List the stretch from the line containing "genus: Trichocline" through the last line below as a numbered list, skipping any blank lines. Leave the pictures out of your answer.

-- start EXERCISE INPUT --

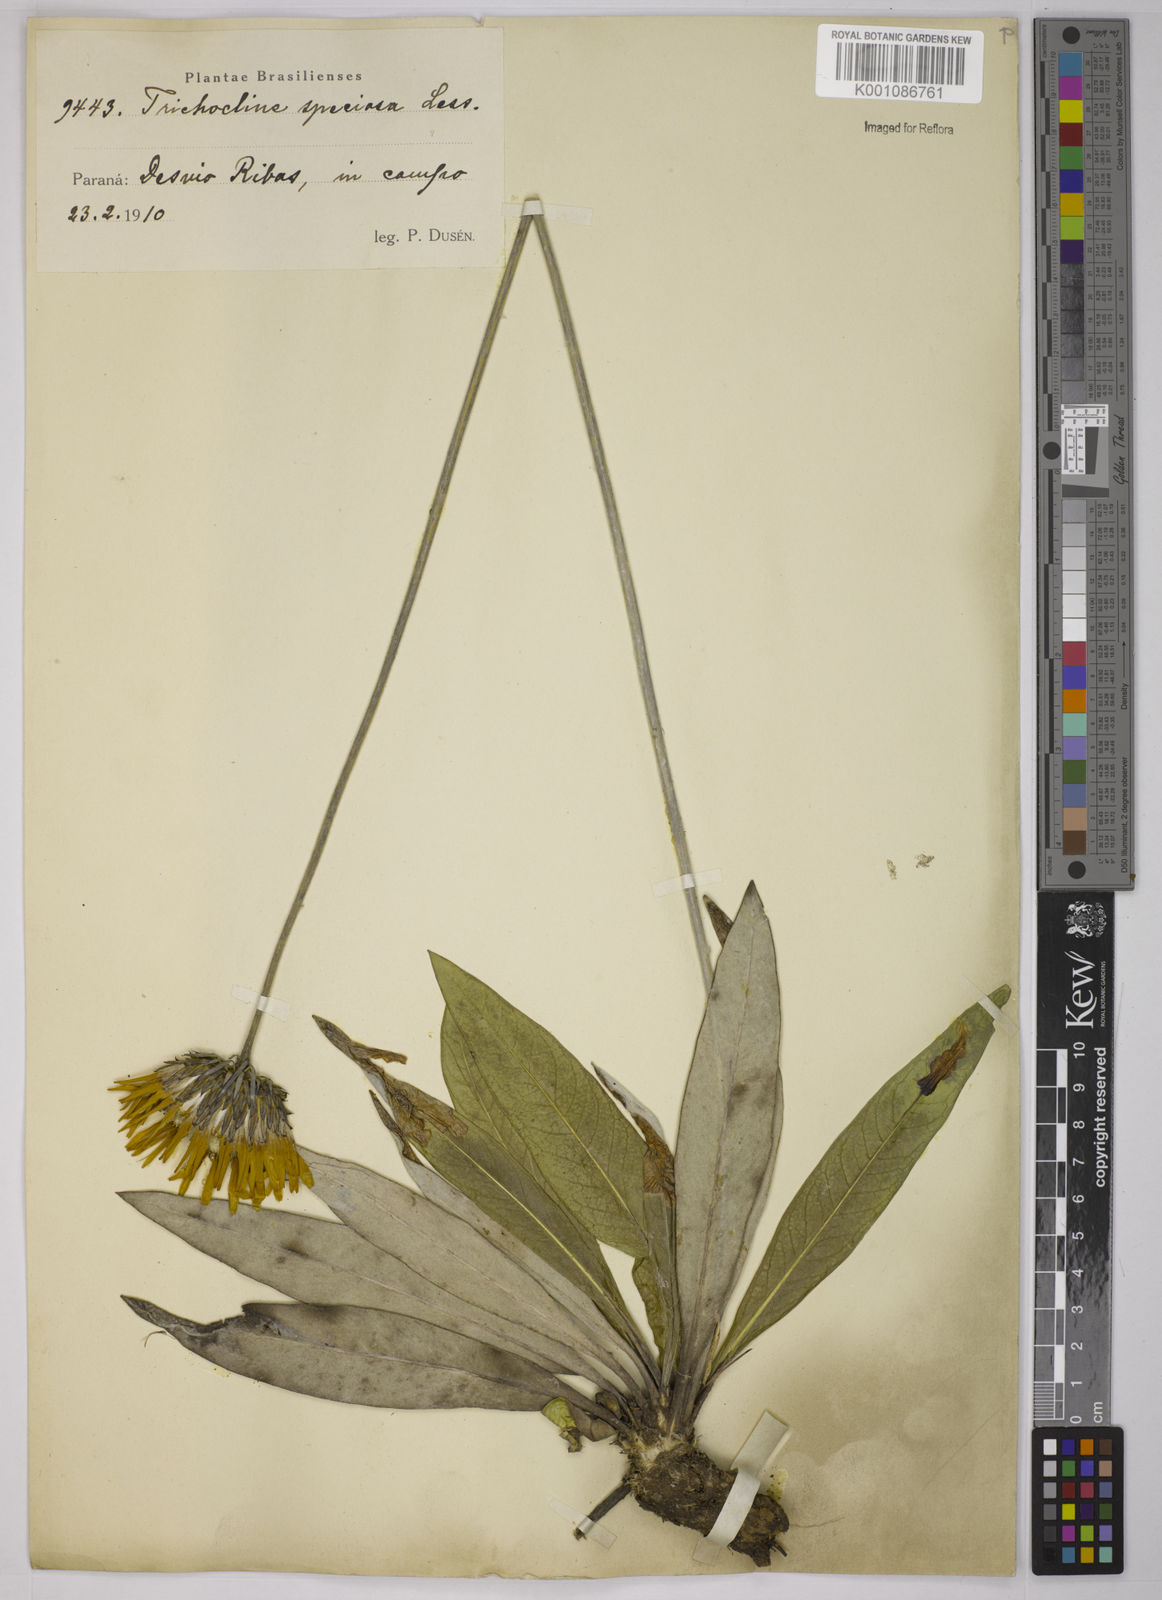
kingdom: Plantae
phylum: Tracheophyta
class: Magnoliopsida
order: Asterales
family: Asteraceae
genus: Trichocline
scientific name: Trichocline speciosa
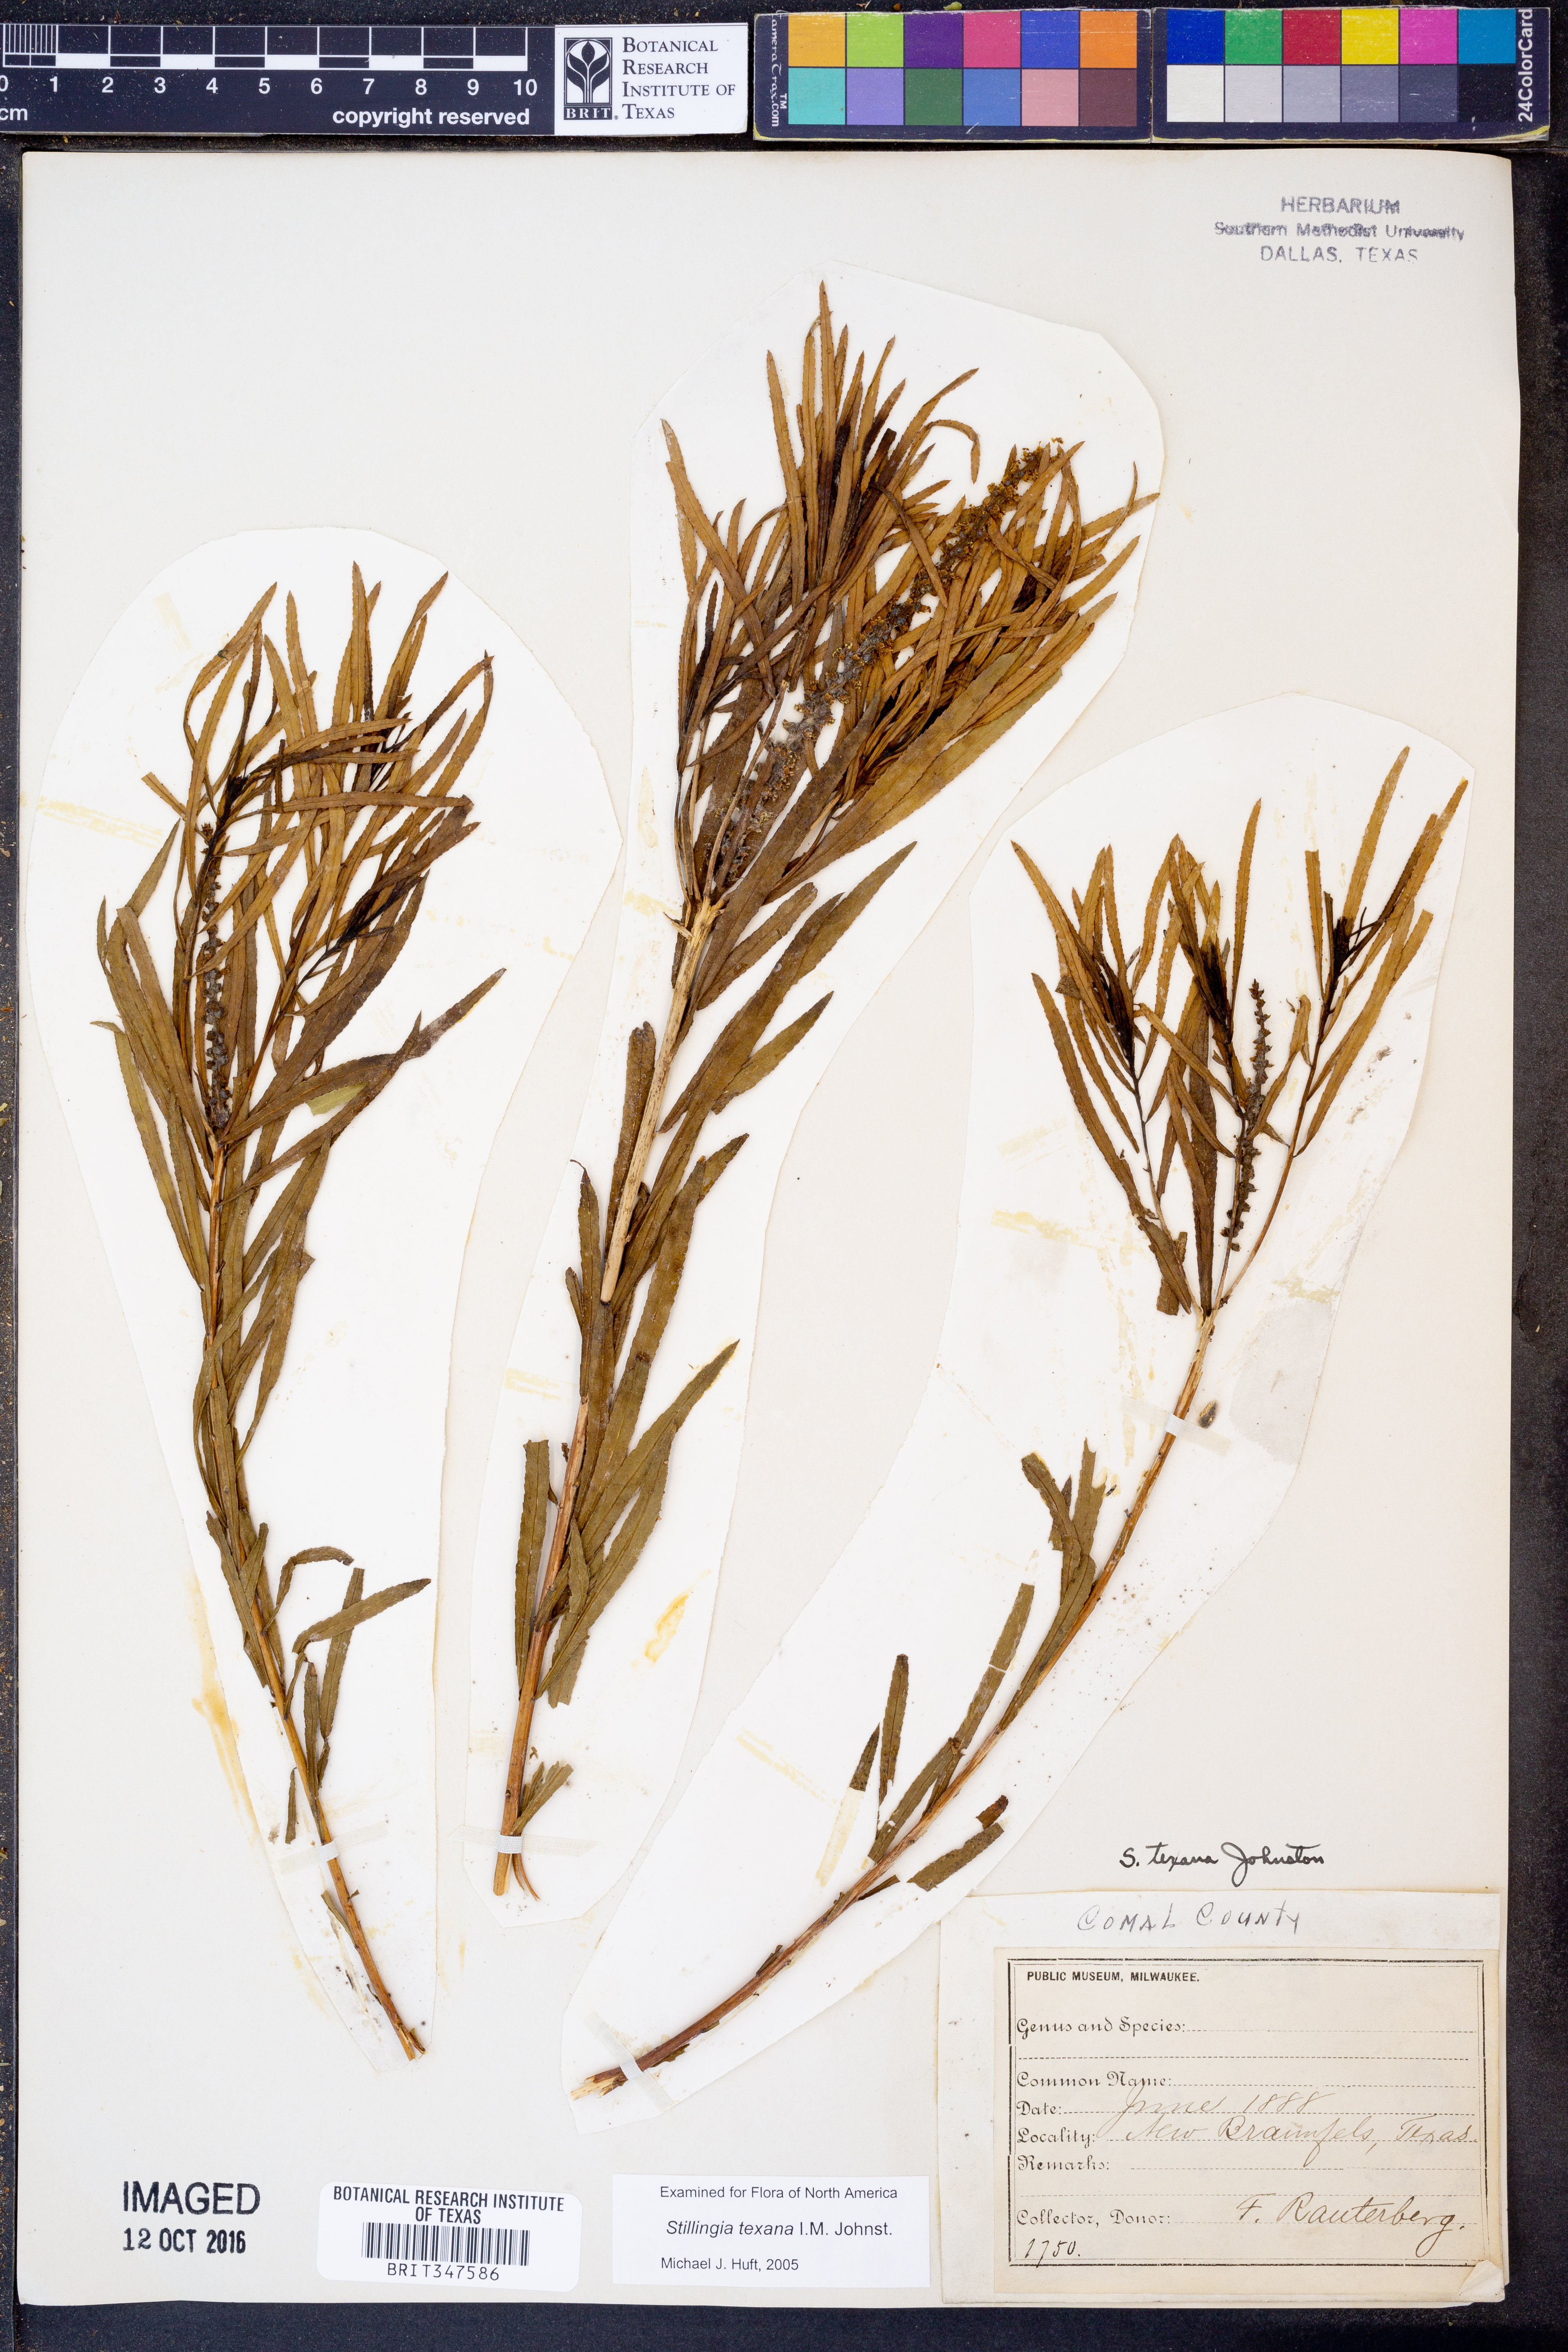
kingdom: Plantae
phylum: Tracheophyta
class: Magnoliopsida
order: Malpighiales
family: Euphorbiaceae
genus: Stillingia
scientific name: Stillingia texana
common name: Texas stillingia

-- end EXERCISE INPUT --

RESULT OF THIS TASK:
1. genus: Trichocline
2. scientific name: Trichocline speciosa
3. kingdom: Plantae
4. phylum: Tracheophyta
5. class: Magnoliopsida
6. order: Malpighiales
7. family: Euphorbiaceae
8. genus: Stillingia
9. scientific name: Stillingia texana
10. common name: Texas stillingia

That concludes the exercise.